Checksum algorithms range from the fast and weak — CRC32, used to catch accidental corruption in network packets and ZIP archives — to the cryptographically strong, like the SHA-2 family, designed to resist deliberate tampering. MD5 and SHA-1 occupy a middle ground: still useful for integrity checks against accidental corruption, but no longer trusted against adversaries who can engineer collisions.
Why it matters
How it works
The underlying mathematics varies by algorithm but the structural pattern is shared. The function reads its input in fixed-size blocks, maintains an internal state of bounded size, and updates that state with each block in a way that mixes every input bit through the entire state. After the last block, the state is finalised — sometimes with additional padding and a length encoding — and emitted as the checksum. Because the function is deterministic, the same input always produces the same output; because the function is well-mixed, two near-identical inputs almost always produce very different outputs.

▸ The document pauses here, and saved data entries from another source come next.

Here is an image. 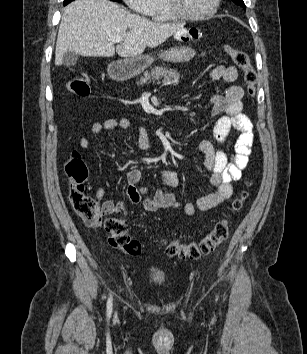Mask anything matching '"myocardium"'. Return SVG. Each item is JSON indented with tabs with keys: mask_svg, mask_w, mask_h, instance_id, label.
I'll return each instance as SVG.
<instances>
[{
	"mask_svg": "<svg viewBox=\"0 0 307 354\" xmlns=\"http://www.w3.org/2000/svg\"><path fill=\"white\" fill-rule=\"evenodd\" d=\"M165 2L169 12L174 18L188 21H201L210 18L218 11L221 0H214L212 6L206 12L195 15L184 12L180 5V0H165Z\"/></svg>",
	"mask_w": 307,
	"mask_h": 354,
	"instance_id": "1",
	"label": "myocardium"
}]
</instances>
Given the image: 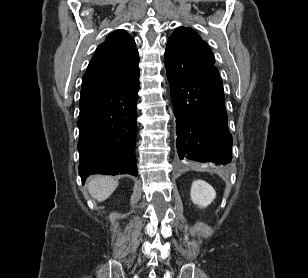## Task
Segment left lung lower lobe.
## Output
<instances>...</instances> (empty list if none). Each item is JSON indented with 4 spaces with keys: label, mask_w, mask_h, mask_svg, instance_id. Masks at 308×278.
I'll use <instances>...</instances> for the list:
<instances>
[{
    "label": "left lung lower lobe",
    "mask_w": 308,
    "mask_h": 278,
    "mask_svg": "<svg viewBox=\"0 0 308 278\" xmlns=\"http://www.w3.org/2000/svg\"><path fill=\"white\" fill-rule=\"evenodd\" d=\"M166 72L176 117L179 158L223 165L230 162L232 136L218 69L213 66L187 74Z\"/></svg>",
    "instance_id": "left-lung-lower-lobe-1"
}]
</instances>
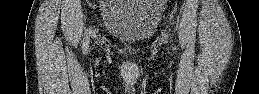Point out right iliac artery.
<instances>
[{
  "label": "right iliac artery",
  "instance_id": "obj_1",
  "mask_svg": "<svg viewBox=\"0 0 259 94\" xmlns=\"http://www.w3.org/2000/svg\"><path fill=\"white\" fill-rule=\"evenodd\" d=\"M90 34H91V30L89 28V29L86 30L84 38H83V51H84V53H86L88 51V48H89Z\"/></svg>",
  "mask_w": 259,
  "mask_h": 94
}]
</instances>
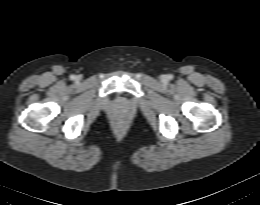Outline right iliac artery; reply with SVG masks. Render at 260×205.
Listing matches in <instances>:
<instances>
[{"label":"right iliac artery","mask_w":260,"mask_h":205,"mask_svg":"<svg viewBox=\"0 0 260 205\" xmlns=\"http://www.w3.org/2000/svg\"><path fill=\"white\" fill-rule=\"evenodd\" d=\"M70 79H71V80H74V79H76V76H75V75H71V76H70Z\"/></svg>","instance_id":"obj_1"}]
</instances>
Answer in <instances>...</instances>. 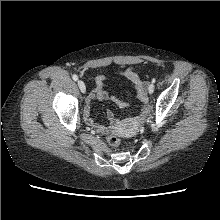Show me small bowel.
<instances>
[{
    "label": "small bowel",
    "instance_id": "c3829d8e",
    "mask_svg": "<svg viewBox=\"0 0 220 220\" xmlns=\"http://www.w3.org/2000/svg\"><path fill=\"white\" fill-rule=\"evenodd\" d=\"M119 75L125 80L130 82L137 90L138 97L140 101L144 104H148L147 96V83L143 81L137 71L134 68H127L119 72ZM106 77L98 76L96 78V87L91 91L83 109V117L89 126L94 128L99 133H105L107 131V126L97 123L91 114V102L95 99H108L111 100L119 108H126L127 103L118 97H116L108 88L105 86ZM108 116L111 118L112 113H109Z\"/></svg>",
    "mask_w": 220,
    "mask_h": 220
}]
</instances>
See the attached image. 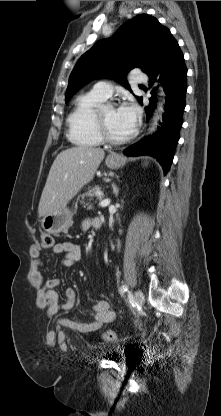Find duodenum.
Instances as JSON below:
<instances>
[{"mask_svg": "<svg viewBox=\"0 0 221 416\" xmlns=\"http://www.w3.org/2000/svg\"><path fill=\"white\" fill-rule=\"evenodd\" d=\"M100 225H101V221L99 220V227H100Z\"/></svg>", "mask_w": 221, "mask_h": 416, "instance_id": "1", "label": "duodenum"}]
</instances>
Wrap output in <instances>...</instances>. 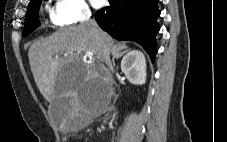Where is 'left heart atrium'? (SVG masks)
Listing matches in <instances>:
<instances>
[{
	"label": "left heart atrium",
	"mask_w": 227,
	"mask_h": 142,
	"mask_svg": "<svg viewBox=\"0 0 227 142\" xmlns=\"http://www.w3.org/2000/svg\"><path fill=\"white\" fill-rule=\"evenodd\" d=\"M90 2L95 8H100L104 5L105 0H90Z\"/></svg>",
	"instance_id": "obj_1"
}]
</instances>
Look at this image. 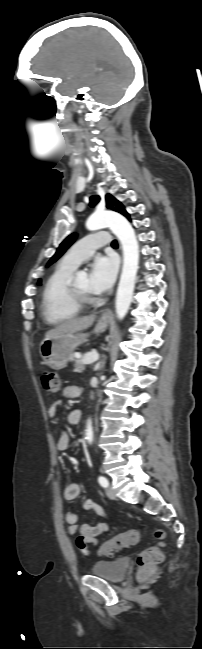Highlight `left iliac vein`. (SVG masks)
Masks as SVG:
<instances>
[{"mask_svg":"<svg viewBox=\"0 0 202 649\" xmlns=\"http://www.w3.org/2000/svg\"><path fill=\"white\" fill-rule=\"evenodd\" d=\"M106 495L112 500L116 498L115 492L110 487L106 488Z\"/></svg>","mask_w":202,"mask_h":649,"instance_id":"4c4485c4","label":"left iliac vein"}]
</instances>
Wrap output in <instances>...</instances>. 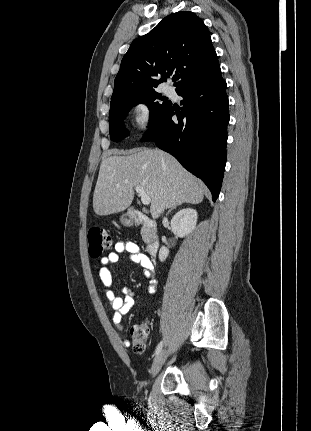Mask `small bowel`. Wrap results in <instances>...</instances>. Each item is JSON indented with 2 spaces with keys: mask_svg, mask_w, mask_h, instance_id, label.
<instances>
[{
  "mask_svg": "<svg viewBox=\"0 0 311 431\" xmlns=\"http://www.w3.org/2000/svg\"><path fill=\"white\" fill-rule=\"evenodd\" d=\"M123 253L127 254L131 262L138 264L141 267L144 275L152 281V286L150 287L151 293L155 292L156 286V281L153 279V264L149 257L142 253L138 245L134 242H117L115 245V251L111 252L100 260L101 268L99 270V277L102 282L105 295L110 303L111 308L113 309L112 323L120 330H123L121 322L122 316L126 315L130 311L136 298V293L129 288L122 289L124 294L123 297L117 296L114 292L113 278L109 269V265L116 263L120 258V254ZM123 345L128 347L130 345V341L124 339Z\"/></svg>",
  "mask_w": 311,
  "mask_h": 431,
  "instance_id": "1",
  "label": "small bowel"
}]
</instances>
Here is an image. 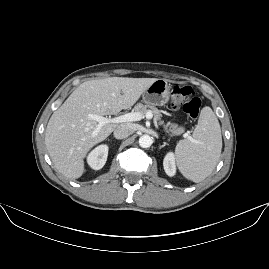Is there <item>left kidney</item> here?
Wrapping results in <instances>:
<instances>
[{
	"instance_id": "obj_1",
	"label": "left kidney",
	"mask_w": 269,
	"mask_h": 269,
	"mask_svg": "<svg viewBox=\"0 0 269 269\" xmlns=\"http://www.w3.org/2000/svg\"><path fill=\"white\" fill-rule=\"evenodd\" d=\"M163 166L168 176H174L176 173L175 158L173 152H168L163 160Z\"/></svg>"
}]
</instances>
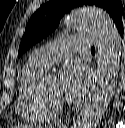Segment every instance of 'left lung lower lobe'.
<instances>
[{"label": "left lung lower lobe", "instance_id": "0a47b994", "mask_svg": "<svg viewBox=\"0 0 125 128\" xmlns=\"http://www.w3.org/2000/svg\"><path fill=\"white\" fill-rule=\"evenodd\" d=\"M117 28H118L120 34L123 35V23L118 24Z\"/></svg>", "mask_w": 125, "mask_h": 128}]
</instances>
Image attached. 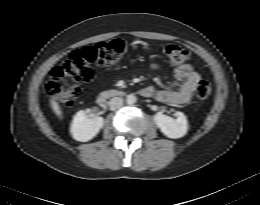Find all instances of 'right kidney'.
<instances>
[{
  "label": "right kidney",
  "instance_id": "right-kidney-1",
  "mask_svg": "<svg viewBox=\"0 0 260 205\" xmlns=\"http://www.w3.org/2000/svg\"><path fill=\"white\" fill-rule=\"evenodd\" d=\"M89 109L76 113L71 124L72 137L80 142H87L94 138L103 127L104 120L100 116L90 118Z\"/></svg>",
  "mask_w": 260,
  "mask_h": 205
}]
</instances>
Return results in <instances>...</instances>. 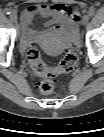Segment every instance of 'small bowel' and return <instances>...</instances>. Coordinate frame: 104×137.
<instances>
[{
    "mask_svg": "<svg viewBox=\"0 0 104 137\" xmlns=\"http://www.w3.org/2000/svg\"><path fill=\"white\" fill-rule=\"evenodd\" d=\"M36 15L46 20L51 30L58 33L70 35L72 42L76 41V23L79 15L71 7L60 3L34 4L27 6L21 14L23 29L22 46L26 47L33 40L40 38L43 33L35 32L31 28L32 21Z\"/></svg>",
    "mask_w": 104,
    "mask_h": 137,
    "instance_id": "small-bowel-1",
    "label": "small bowel"
}]
</instances>
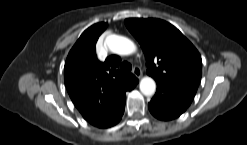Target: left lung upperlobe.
Returning <instances> with one entry per match:
<instances>
[{"mask_svg": "<svg viewBox=\"0 0 247 145\" xmlns=\"http://www.w3.org/2000/svg\"><path fill=\"white\" fill-rule=\"evenodd\" d=\"M125 25L144 51L148 75L157 83L194 97L201 80L202 60L192 43L176 27L160 19L129 18Z\"/></svg>", "mask_w": 247, "mask_h": 145, "instance_id": "1", "label": "left lung upper lobe"}]
</instances>
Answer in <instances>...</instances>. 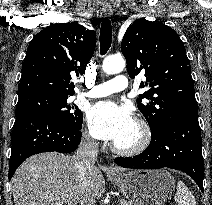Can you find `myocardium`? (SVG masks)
<instances>
[{
	"mask_svg": "<svg viewBox=\"0 0 212 205\" xmlns=\"http://www.w3.org/2000/svg\"><path fill=\"white\" fill-rule=\"evenodd\" d=\"M139 130L138 140L130 146H120L113 143L112 149L115 153L125 156H133L145 151L152 141V131L149 123L143 118H136L134 120Z\"/></svg>",
	"mask_w": 212,
	"mask_h": 205,
	"instance_id": "obj_1",
	"label": "myocardium"
}]
</instances>
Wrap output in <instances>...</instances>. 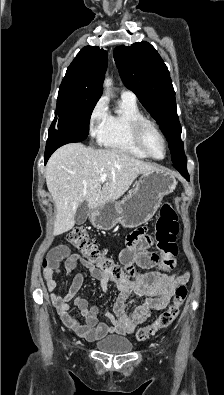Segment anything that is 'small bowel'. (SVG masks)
Here are the masks:
<instances>
[{
	"instance_id": "small-bowel-1",
	"label": "small bowel",
	"mask_w": 224,
	"mask_h": 395,
	"mask_svg": "<svg viewBox=\"0 0 224 395\" xmlns=\"http://www.w3.org/2000/svg\"><path fill=\"white\" fill-rule=\"evenodd\" d=\"M151 240L146 230L143 228L133 231L127 238V246L119 256L121 264L131 271L135 266L150 269L157 261L154 254L147 250ZM50 264L43 269V277L50 293V298L57 309L62 322L71 328L78 336L89 341H97L106 335H129L137 326L141 324L151 313L164 309L176 288L188 281V274L183 272L161 273L149 271L147 273H137L136 280L123 282L110 277L99 270L95 265L87 262L81 254H70V250L65 245L55 247L50 252ZM64 261V269L67 274H71L79 264L87 268L89 274L98 281L99 289L105 293L110 283H115L119 294L114 303L113 312L105 313L106 321L99 318V308L91 306L88 300L80 293L84 282V275L77 273L73 277L72 283L66 294L55 293L58 286L57 277L60 275V262ZM177 262L174 260V267ZM139 298L145 297V301L137 306L133 311L128 312V305L135 300H131V294ZM73 300L78 308L84 322L81 323L69 313V302Z\"/></svg>"
}]
</instances>
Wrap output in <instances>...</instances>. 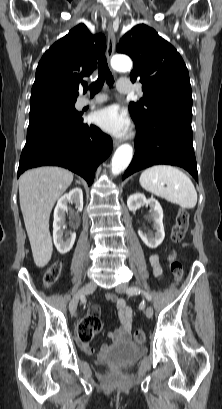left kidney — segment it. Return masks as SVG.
<instances>
[{
  "instance_id": "1",
  "label": "left kidney",
  "mask_w": 222,
  "mask_h": 409,
  "mask_svg": "<svg viewBox=\"0 0 222 409\" xmlns=\"http://www.w3.org/2000/svg\"><path fill=\"white\" fill-rule=\"evenodd\" d=\"M149 205L151 208L150 217L154 221V229H156L155 236L145 234L142 231H138L141 240L149 248H157L164 240V226H163V210L160 203L155 198L147 199L144 194L136 193L129 196L127 200L128 209L131 212H135L143 205Z\"/></svg>"
}]
</instances>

The limits depend on the use case. Non-cryptographic checksums like CRC32 are not designed to resist attack: someone trying to forge a file can deliberately construct inputs that hash to a target value. Cryptographic hashes resist that attack — finding a preimage or collision is computationally infeasible for SHA-256 — but they are slower and produce longer outputs. The general rule is to match the algorithm to the threat model: CRC and Adler for transport integrity, MD5 or SHA-1 for cheap-but-strong file fingerprints in trusted contexts, SHA-256 or stronger anywhere an attacker might try to substitute content.